Con cerca de un 60% de los votos populares y más de 30 puntos de ventaja sobre su inmediato perseguidor, la victoria electora de Rafael Correa y su frente político Alianza País en Ecuador ha sido aplastante.
Correa gana en la primera vuelta, consigue una amplia mayoría absoluta en la Asamblea Nacional y deja a una distancia sideral a todos sus competidores, cuyos asesores y expertos reconocían la misma noche electoral: “la verdad es que no tenemos aún una respuesta para explicar qué ha pasado”. Y sin embargo, la respuesta es bien sencilla Para quien quiera verla, claro. «El pueblo ecuatoriano ha ratificado y ampliado el mandato para seguir por el camino trazado»
Lo que ha pasado, en primer lugar, es que cuando un gobernante cumple sus compromisos electorales, obedece el mandato popular para el que ha sido elegido y desarrolla políticas que benefician a las grandes mayorías, la fidelidad del electorado puede darse por segura. Ni la manipulación mediática de las oligarquías dueñas de los medios de comunicación, ni las conspiraciones de las clases dominantes ni todas las estratagemas del imperialismo pueden romper el muro de la confianza y el apoyo popular a un gobierno fiel a sus mandatos.

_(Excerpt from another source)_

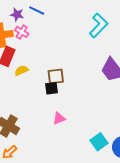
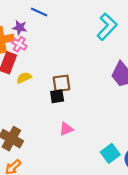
purple star: (17, 14) -> (20, 28), moved
pink cross: (22, 32) -> (19, 44), moved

Lo que ha pasado, en segundo lugar, es que el pueblo ecuatoriano ha ratificado y ampliado el mandato para seguir por el camino trazado, pero al ampliar la victoria de Alianza País aspira a avanzar en él todavía más rápida y profundamente. Y por eso le ha otorgado más poder a Correa para que en los próximos cuatro años asegure la irreversibilidad de las reformas ya emprendidas, culmine las que están a medias, e inicie las que todavía no han podido ponerse en marcha.
Y lo que ha pasado, en tercer lugar, es que Ecuador –como anteriormente Brasil, Argentina, Uruguay, Venezuela y Nicaragua, y seguramente en fechas próximas Bolivia– ha optado por mantener y profundizar una política de independencia y defensa de la soberanía nacional, de un crecimiento económico basado en la redistribución de la riqueza y de ampliación de la democracia. Lo que constituye una muy buena noticia para todos los pueblos iberoamericanos –y del resto de mundo– y una muy mala noticia para el imperio y sus lacayos.